Analyse chimique:
Coup d’accélérateur pour l’analyse de composés volatilisés

Le 30/06/2008 à 12:12

Adixen, filiale d’Alcatel Vacuum Technology, commercialise une solution d’analyse chimique qui utilise l’ionisation par attachement d’ion couplée à la spectrométrie de masse (IA-Mass). En comparaison aux analyseurs GC-MS, cette méthode s’adapte plus facilement aux cadences des productions industrielles. Première application visée: vérifier la présence d’éthers diphényles polybromés (PBDE) et de biphényles polybromés (PBB) dans les composants plastiques d’équipements électriques ou électroniques.

De plus en plus de mesures, d’analyses, de contrôles… C’est la perspective d’avoir à analyser des dizaines de milliers d’échantillons qui pousse l’industrie à trouver des alternatives à la méthode GC/MS qui couple la détection par spectrométrie de masse (MS) à une séparation chromatographique en phase gazeuse (GC). Celle-ci est considérée comme lourde à mettre en œuvre, demandant du temps, une préparation complexe de l’échantillon, des compétences pour l’opérateur, et des connaissances pour l’interprétation du spectre.
Pour l’analyse de composés volatilisés, voici donc un nouveau mode d’ionisation (l’attachement d’ions alcalins) qui s’affranchit de la séparation chromatographique avant la détection des espèces chargées.
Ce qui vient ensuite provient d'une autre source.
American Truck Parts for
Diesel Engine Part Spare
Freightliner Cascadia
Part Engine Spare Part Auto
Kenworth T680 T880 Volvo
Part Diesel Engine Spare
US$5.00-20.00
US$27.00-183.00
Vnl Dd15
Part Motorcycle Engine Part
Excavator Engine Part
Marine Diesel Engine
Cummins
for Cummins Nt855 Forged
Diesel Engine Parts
Contrairement à un spectromètre de masse classique, les molécules ne sont plus cassées. On leur ajoute simplement un ion, en l’occurrence du lithium. Il n’est donc plus nécessaire de séparer les molécules par chromatographie avant la détection par spectrométrie de masse. On gagne donc du temps. Là où il faut plus de 10 heures (en comptant la préparation de l’échantillon) avec un GC-MS, l’IA Mass (ou Ion Attachment Mass Spectrometry) mettra à peu près une demi-heure.
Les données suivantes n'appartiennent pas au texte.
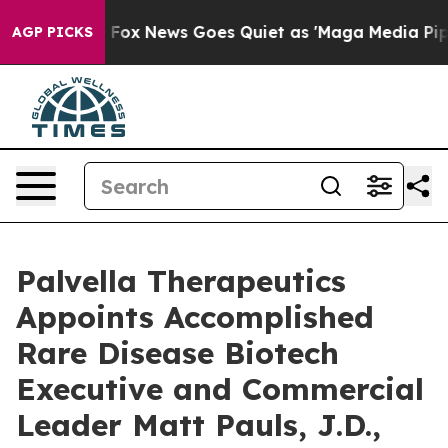
ist
Fox News Goes Quiet as 'Maga Media Pipeline' Back
AGP PICKS
Palvella Therapeutics
Appoints Accomplished
Rare Disease Biotech
Executive and Commercial
Leader Matt Pauls, J.D.,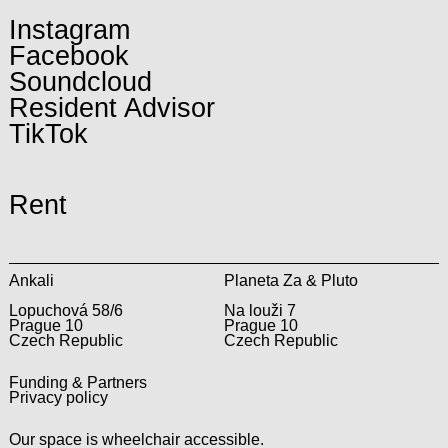
Instagram
Facebook
Soundcloud
Resident Advisor
TikTok
Rent
Ankali
Planeta Za & Pluto
Lopuchová 58/6
Na louži 7
Prague 10
Prague 10
Czech Republic
Czech Republic
Funding & Partners
Privacy policy
Our space is wheelchair accessible.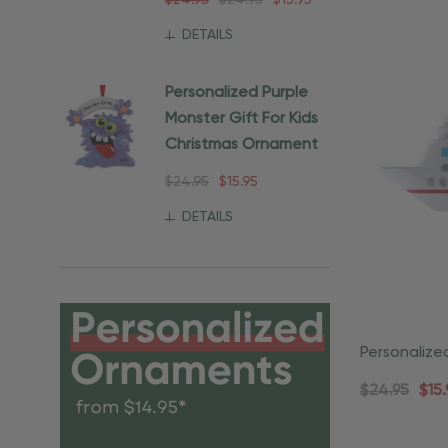
$24.95
$24.95
$15.95
DETAILS
Personalized Purple
Monster Gift For Kids
Christmas Ornament
$24.95
$15.95
DETAILS
Personalize
Christmas 
$24.95
$15.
Cette technologie nous vient du Japon, développée par Canon Alneva. Un partenariat a été établi avec Adixen, une filiale d’Alcatel Vacuum Technology afin de faire connaître ce procédé d’analyse “dans le reste du monde”. « Notre démarche est de faire valider la méthode sur une application ciblée puis de l’amener ensuite à tous les marchés possibles », précise Adrien Nicod, responsable commercial chez Adixen. Dans le cadre des exigences de la directive RoHS ainsi que de la directive WEEE (sur les déchets des équipements électriques et électroniques), le fabricant positionne son produit dans un premier temps pour déterminer la présence de substances interdites (composés bromés, phtalates). Les fabricants d’appareils électriques et électroniques doivent en effet s’assurer de l’absence d’éthers diphényles polybromés (PBDE) et de biphényles polybromés (PBB) dans les composants plastiques d’équipements électriques ou électroniques.
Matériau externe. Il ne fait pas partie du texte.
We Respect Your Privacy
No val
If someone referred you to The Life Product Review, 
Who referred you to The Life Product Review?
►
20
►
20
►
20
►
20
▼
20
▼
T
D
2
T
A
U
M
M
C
« Les premiers marchés sont donc pour nous les industriels qui doivent qualifier leur production de matériaux plastiques, mais aussi la filière du recyclage qui doit pouvoir qualifier les déchets électroniques avant de pouvoir les recycler », indique Adrien Nicod. Il s’agit avant tout de faire connaître et valider la méthode. Ensuite, comme avec un spectromètre de masse, toutes les applications sont permises.

Des seuils de 50 ppm en mesure
Concrètement, un ion lithium (Li+) est greffé sur la molécule de l’échantillon à analyser avec un faible niveau d’énergie pour ne pas la fragmenter. Le spectromètre de masse décèle ainsi le pic de chaque molécule d’origine (sans nécessiter de séparation préalable des molécules). Pour une simple détection (identification), il suffit de gratter un peu de matière au moyen d’une lame et de placer cet échantillon dans le porte échantillon de l’appareil. Après introduction dans la machine, il est vaporisé et les composants sont identifiés en mode “analyse spectrale”. Pour une mesure fine (quantification) de la concentration de chaque composant, quelques milligrammes sont réduits en poudre. On les pèse, on les introduit dans la machine, celle-ci les chauffe et tous les composants sont analysés et mesurés en mode SIM (calage sur une raie spectrale). On peut analyser jusqu’à 10 échantillons par heure en mode détection (identification), et 4 en mode de mesure fine (quantification). IA-Mass permet ainsi d’analyser environ 30 échantillons par jour.
« Nous arrivons à des seuils de 100 ppm en détection et de 50 ppm en mesure », précise Adrien Nicod. L’appareil IA-Mass peut être utilisé dans un local banalisé et manipulé par un technicien sans compétence particulière.